- _Given request_:
Please pick up the CHOLMOD solver wrapper below and continue it from the line ending "to solve linear systems Ax = b efficiently."

- _Reading passage_:
────────────────
Implementation of CHOLMOD Solver

This class wrappes the dune-istl CHOLMOD method for dune-solvers module.

It is basically a copy of UMFPack solver.

There are problems with some METIS implementations (especially LibScotchMETIS)
causing random segfaults. Therefore the usage of METIS is disabled for matrices larger
than 3000 rows for now (whichs seems stable),
see https://gitlab.inria.fr/scotch/scotch/issues/8

dune/solvers/solvers/cholmodsolver.hh

+// -*- tab-width: 8; indent-tabs-mode: nil; c-basic-offset: 4 -*-
+// vi: set et ts=8 sw=4 sts=4:
+#ifndef DUNE_SOLVERS_SOLVERS_CHOLMODSOLVER_HH
+#define DUNE_SOLVERS_SOLVERS_CHOLMODSOLVER_HH
+
+/** \file
+    \brief A wrapper for the CHOLMOD sparse direct solver
+*/
+
+#include <dune/common/exceptions.hh>
+#include <dune/common/bitsetvector.hh>
+#include <dune/common/fmatrix.hh>
+
+#include <dune/istl/solver.hh>
+#include <dune/istl/cholmod.hh>
+#include <dune/istl/matrixindexset.hh>
+#include <dune/istl/io.hh>
+
+#include <dune/solvers/common/canignore.hh>
+#include <dune/solvers/solvers/linearsolver.hh>
+
+namespace Dune
+{
+
+namespace Solvers
+{
+
+/** \brief Wraps the CHOLMOD sparse symmetric direct solver
+*
+*  CHOLMOD uses the Cholesky decomposition A = LL^T for sparse
+*  symmetric matrices to solve linear systems Ax = b efficiently.
────────────────
- _Dataset_:

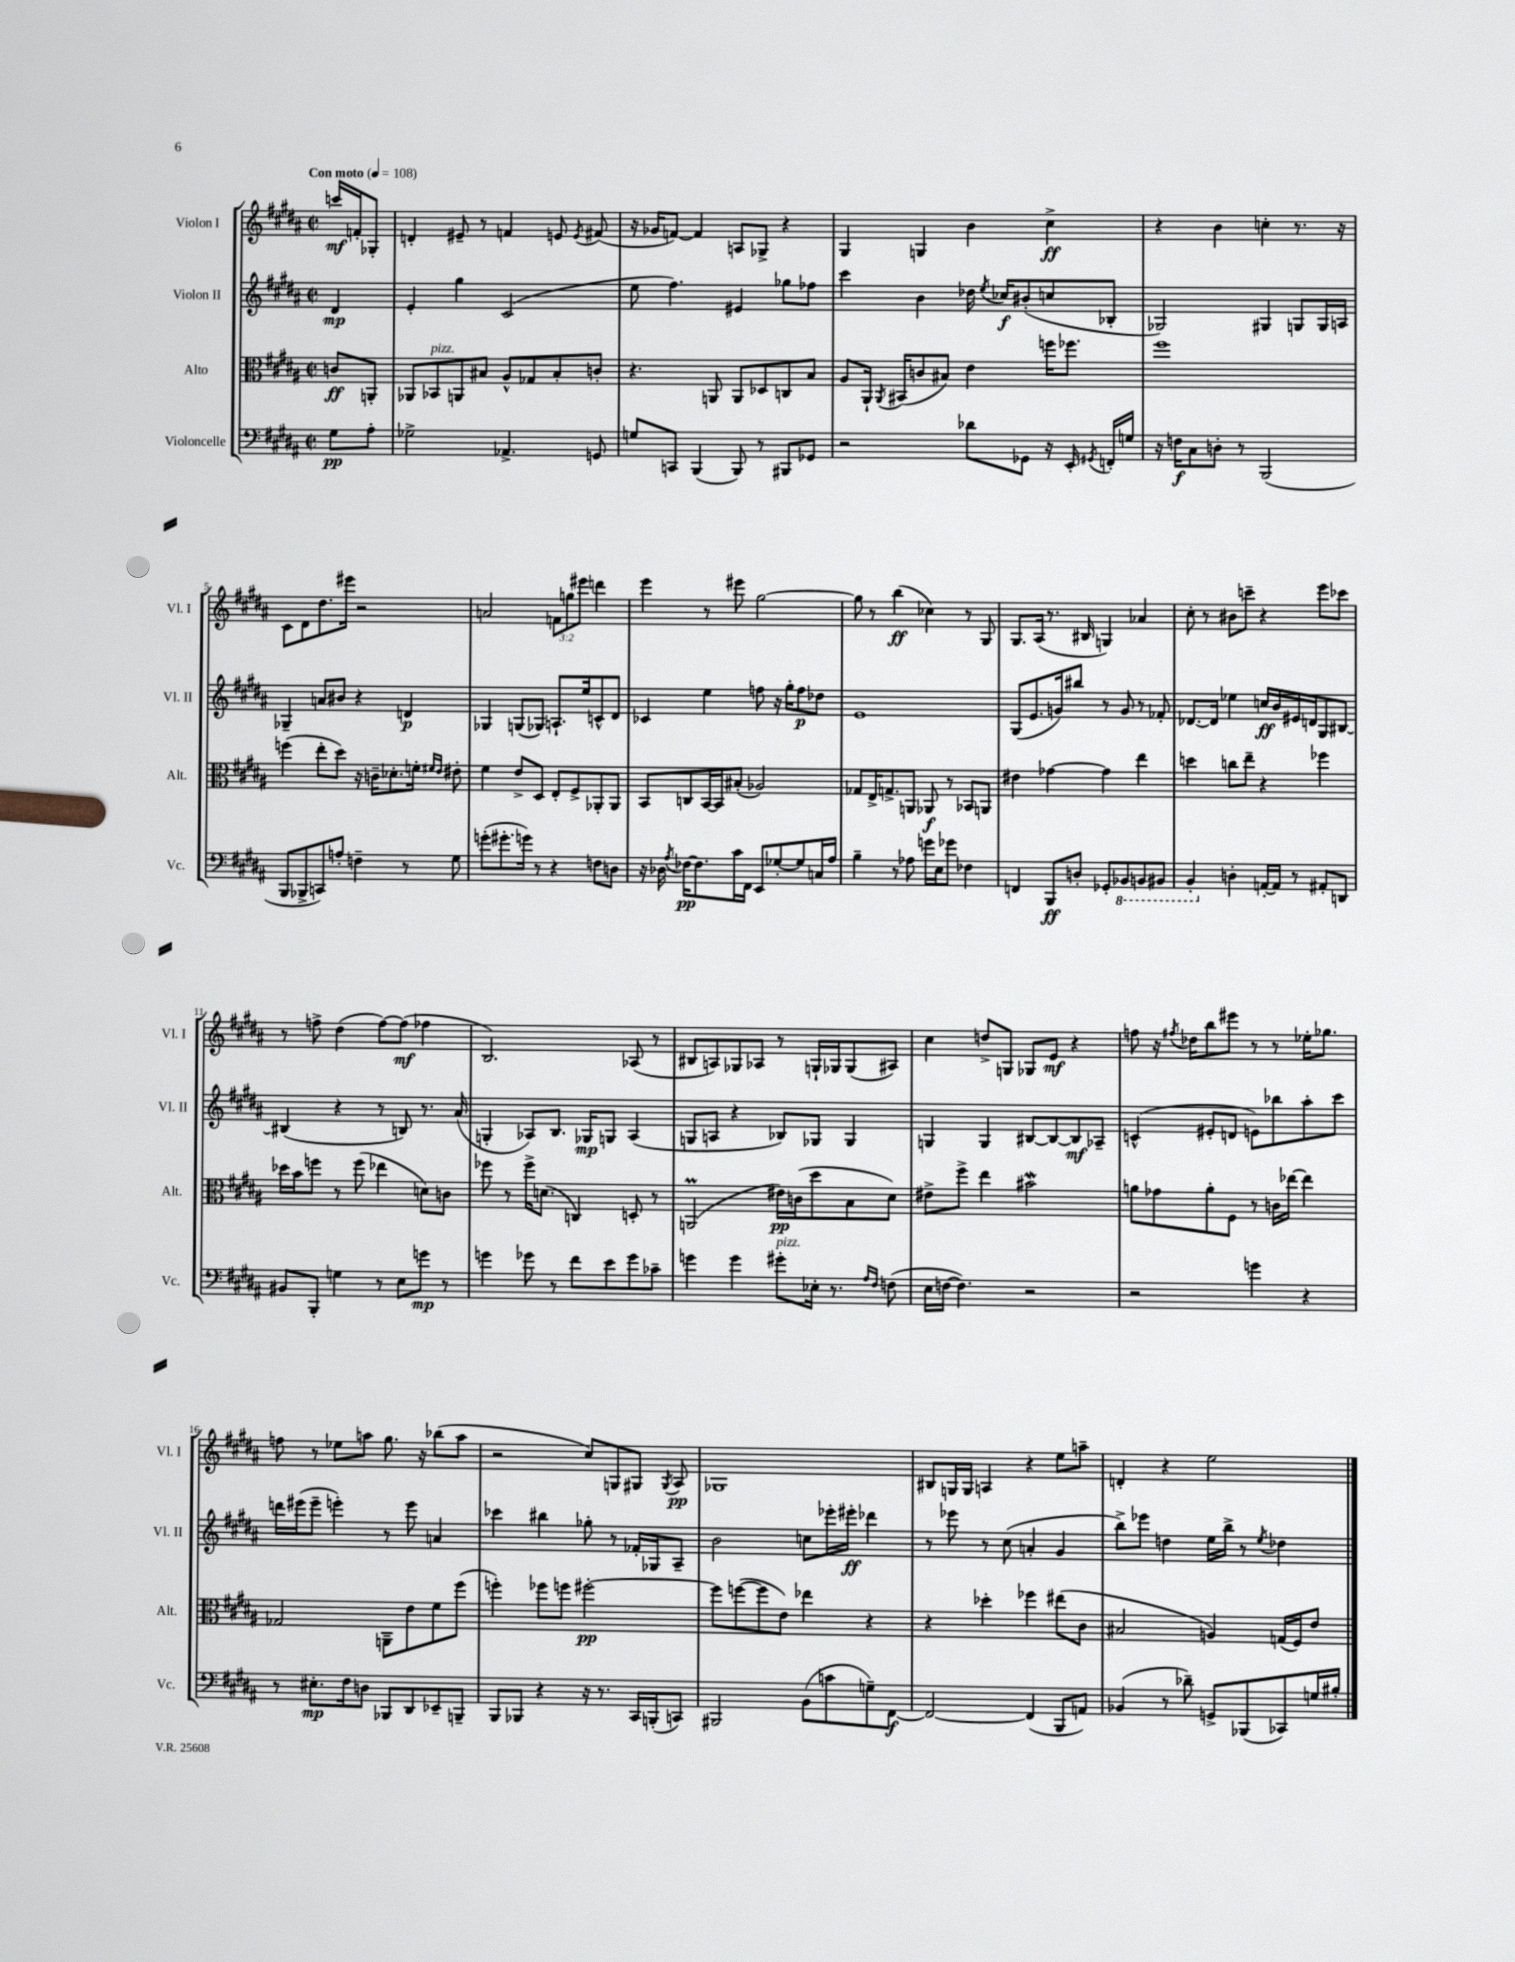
<<
\new StaffGroup <<
\new Staff = "s0" \with { instrumentName = "Violon I" shortInstrumentName = "Vl. I" } {
    \clef treble \key b \major \defaultTimeSignature \time 2/2 \override Staff.TupletNumber.text = #tuplet-number::calc-fraction-text \partial 4 \tempo "Con moto" 4 = 108
    \autoBeamOff c'''16[\mf f'16-. ges8]-. |
    d'4-. eis'8-- r8 f'4 e'8 \acciaccatura { e'8 } fis'8( |
    r16 ges'16[ f'8]~) f'4 a8[ ges8]-> r4 |
    gis4 g4 b'4 cis''4->\ff |
    r4 b'4 c''4-. r8. r16 |
    cis'8[ dis'8 dis''8. eis'''16] r2 |
    a'2 \tuplet 3/2 { f'8[ g''8 eis'''8] } d'''4 |
    e'''4 r8 eis'''8 gis''2~ |
    gis''8 r8 b''4\ff( ces''4) r8 gis8 |
    gis8.[ ais16]( r8. bis16 g4) aes'4 |
    cis''8-. r8 bis'8[ c'''8]-- r4 e'''8[ ces'''8] |
    r8 f''8-> dis''4( f''8[~) f''8]\mf( fes''4 |
    b2.) aes8( r8 |
    bis8[ a8) ges8 aes8] r8 g16[-! ges16 ges8( ais8]) |
    cis''4 d''8[-> g8] ges8[ e'8]\mf r4 |
    f''8 r16 \acciaccatura { fis''8 } des''16[ b''8 eis'''8] r8 r8 ees''16[-. ges''8.] |
    f''8 r8 ees''8[ a''8] gis''8. r16 bes''8[( a''8] |
    r2 cis''8[) g8 gis8] \acciaccatura { gis8 } ais8\pp |
    ges1 |
    bis8[ g16 g16] a4 r4 e''8[ a''8]-- |
    d'4-. r4 e''2 \bar "|." |
}
\new Staff = "s1" \with { instrumentName = "Violon II" shortInstrumentName = "Vl. II" } {
    \clef treble \key b \major \defaultTimeSignature \time 2/2 \partial 4
    \autoBeamOff dis'4\mp |
    e'4-. gis''4 cis'2( |
    e''8 fis''4.) eis'4 ges''8[ fes''8] |
    cis'''4 b'4 des''16 \acciaccatura { e''8 } ces''16[\f bis'8-.( c''8 bes8]-. |
    ges2) gis4 g8[ g16 a16] |
    ges4-- a'8[ bis'8] r4 d'4\p |
    ges4 g8[( ges8]) a8.[-! e''16 c'8-^ dis'8] |
    ces'4 e''4 f''8 r16 gis''16[-. f''8\p des''8] |
    e'1 |
    gis8[( e'8. g'16) bis''8] r8 g'8 r8 fes'8-. |
    des'8.[~ des'16] ees''4 c''16[\ff b'16 eis'16 d'16 gis8 bis8]~ |
    bis4( r4 r8 b8) r8. ais'16( |
    g4-. aes8[) b8.] ges16[\mp g8] aes4( |
    g8[ a8] r4 bes8[) ges8] ges4 |
    g4 g4 bis8[~ bis8~ bis8\mf aes8]-- |
    c'4-^( eis'8[-. d'8] e'8[) bes''8 ais''8-. cis'''8] |
    d'''16[ eis'''16( eis'''8]-- e'''4-.) r8 e'''8 a'4 |
    ces'''4 bis''4 ges''8-. r8 fes'16[-. ges16 ais8]-- |
    b'2 c''8[ ees'''16-. eis'''16]-.\ff des'''4 |
    r8 ees'''8 r8 cis''8( a'4-. gis'4 |
    b''8[->) ees'''8] d''4 e''16[ b''16]-> r8 \acciaccatura { e''8 } des''4 \bar "|." |
}
\new Staff = "s2" \with { instrumentName = "Alto" shortInstrumentName = "Alt." } {
    \clef alto \key b \major \defaultTimeSignature \time 2/2 \partial 4
    \autoBeamOff c'8[\ff a,8]-. |
    aes,8[ bes,8^\markup { \italic "pizz." } a,8 bis8] ais8[-^ ges8 bis8-. c'8]-. |
    r4. a,8 a,8[ des8 c8 b8] |
    ais8[ ais,16]-! \acciaccatura { ais,8 } bis,16[( c'8 bis8]) e'4 f''16[ fes''8.] |
    fis''1 |
    f''4( e''8[-. dis''8]) r16 c'16[-- des'8.-. f'16]-. \grace { fis'16[ e'16] } eis'8-. |
    fis'4 e'8[-> dis8] e8[-. fis8-> aes,8-. aes,8] |
    b,8[ c8 b,16~ b,16 bis8]-.( aes2) |
    ges8[ e16-> g8.-> a,8] aes,8\f r8 bes,8[ a,8] |
    eis'4 ges'4~ ges'4 e''4 |
    d''4 c''8[ e''8]-- r4 fes''4 |
    des''16[ b'16 f''8] r8 f''8( ees''4 d'8[) c'8] |
    fes''8 r8 fes''16[-> d'8.]( c4) d8-. r8 |
    a,2\prall( eis'16[\pp) c'16( dis''8 b8 dis'8]) |
    eis'8[-> fis''8]-> e''4 bis'2\mordent |
    a'8[ ges'8 a'8-. fis8] r8 c'16[ ees''16]~ ees''4 |
    ges2 a,8[-- e'8 fis'8 fis''8]( |
    f''4-.) fes''8[ f''8] fis''2~-.\pp |
    fis''8[ f''8~( f''8 e'8]) ees''4 r4 |
    r4 des''4-. fes''4 eis''8[( cis'8] |
    bis2 a4) g16[( fis16) e'8] \bar "|." |
}
\new Staff = "s3" \with { instrumentName = "Violoncelle" shortInstrumentName = "Vc." } {
    \clef bass \key b \major \defaultTimeSignature \time 2/2 \partial 4
    \autoBeamOff gis8[\pp ais8]-. |
    ges2-> aes,4.-> g,8 |
    g8[ c,8] b,,4( b,,8) r8 bis,,8[ ges,8] |
    r2 des'8[ ges,8] r16 e,16-. \acciaccatura { gis,8 } f,16[-. g16] |
    r16 f16[\f cis8 d8]-. r8 b,,2( |
    b,,8[ bes,,8-> c,8) a8]-. f4-- r8 gis8 |
    g'8[-.( gis'8.-. g'16]) r8 r4 f8[ d8] |
    r16 des16 \acciaccatura { ais8 } fes16[~\pp fes8. cis'16 fis,16] e,8[ ges8~-. ges8 c16 ais16] |
    b4-- r8 aes8 g'16[ e16 ges'8] fes4 |
    f,4 b,,8[\ff d8]-. ges,8[-. \ottava #-1 bes,,8 b,,8 bis,,8] |
    b,,4-. \ottava #0 d4-. a,16[~-. a,16] r8 ais,8[-. d,8] |
    bis,8[ b,,8]-. g4 r8 e8[ g'8]\mp r8 |
    g'4 ges'8 r8 fis'8[ e'8 ges'8 ces'8]-- |
    g'4 g'4 gis'8[-.^\markup { \italic "pizz." } ees16]-. r8. \grace { ais16[ fis16] } f8( |
    e16[ f16]~ f4.) r2 |
    r2 g'4 r4 |
    r8 eis8.[-.\mp fis16 d8] bes,,8[ dis,8 ees,8-- b,,8]-- |
    b,,8[ bes,,8] r4 r16 r8. cis,16[ b,,16-.( c,8]) |
    bis,,2 b,8[( c'8 g8--) fis,8]~\f |
    fis,2~ fis,4( b,,8[ a,8]) |
    bes,4( r8 des'8--) g,8[-> bes,,8( ces,8) g16 bis16]-. \bar "|." |
}
>>
>>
────────────────
- _Written reply_:
+*
+*  This class wraps the dune-istl CHOLMOD solver for dune-solvers to provide
+*  a Solvers::LinearSolver interface.
+*/
+template <class MatrixType, class VectorType>
+class CholmodSolver
+: public LinearSolver<MatrixType,VectorType>, public CanIgnore<Dune::BitSetVector<VectorType::block_type::dimension> >
+{
+  enum {blocksize = VectorType::block_type::dimension};
+
+  using field_type = typename VectorType::field_type;
+
+  using  MatrixBlock = Dune::FieldMatrix<field_type, blocksize, blocksize> ;
+  using  VectorBlock = Dune::FieldVector<field_type, blocksize>;
+
+public:
+
+  /** \brief Default constructor */
+  CholmodSolver ()
+  : LinearSolver<MatrixType,VectorType>(NumProc::FULL)
+  {}
+
+  /** \brief Constructor for a linear problem */
+  CholmodSolver (const MatrixType& matrix,
+                 VectorType& x,
+                 const VectorType& rhs,
+                 NumProc::VerbosityMode verbosity=NumProc::FULL)
+  : LinearSolver<MatrixType,VectorType>(verbosity),
+    matrix_(&matrix),
+    x_(&x),
+    rhs_(&rhs)
+  {}
+
+  /** \brief Set the linear problem to solve
+   *
+   * Warning! The matrix is assumed to be symmetric!
+   * CHOLMOD uses only the upper part of the matrix, the lower part is ignored and can be empty for optimal memory usage.
+   */
+  void setProblem(const MatrixType& matrix,
+                  VectorType& x,
+                  const VectorType& rhs) override
+  {
+    matrix_ = &matrix;
+    x_ = &x;
+    rhs_ = &rhs;
+  }
+
+  virtual void solve()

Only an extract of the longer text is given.